No, it will not, and that's the point of the const system. It holds your
hand and tries to prevent you shoot in your leg.

Some people argue that constness it not the only or most important aspect
to keep in mind when working with objects, and there should be no
obligation to use it. However, it has been built into the language (in
signatures of assignment op and copy ctor and the rule about binding
temporaries to const references) as well as into the standard library, so
practically there is no alternative to making all code const-correct from
the start.

Here, the standard signature for assignment op is as you wrote:

Weight& Weight::operator=(const Weight &fweight);

The constness of the argument now propagates further to every use of the
fweight reference. I try to explain the propagation mechanism in more
detail, feel free to use your books instead if I am not making any sense
;-)

The signature promises that inside this function the fweight argument is
kept const. Now you are calling function fweight.wgt() which is non-const
and thus may potentially modify the object referenced by fweight. Thus
the compiler cannot be sure it can keep up with the promises of operator=
() signature, so the compilation is aborted.

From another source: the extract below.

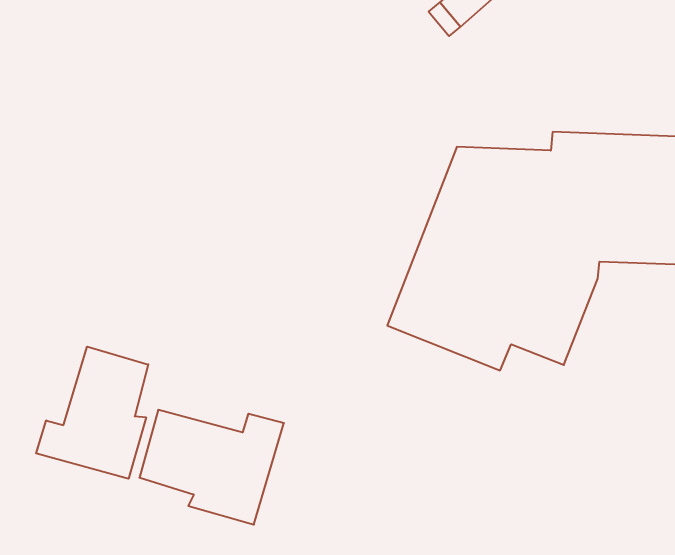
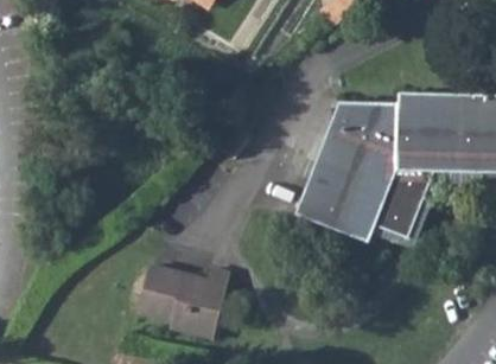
building: [36,347,148,479] -> none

Now, if you make wgt() const,

class Weight {
     public:
        float wgt() const { return wgt_; };

Now the operator=() is happy and compiles. OTOH, if you had called some
non-const member function on the same object from wgt(), you would have
got another error there, i.e. the error will also "propagate". Now you
could add 'const' to this next member function and see if the thing
compiles, etc.

However, making the code const-correct this way is quite tedious, better
is to decide up-front which member functions should not modify the
object, and mark them 'const' from the start. The "getter" functions like
wgt() are the obvious candidates.

hth
Paavo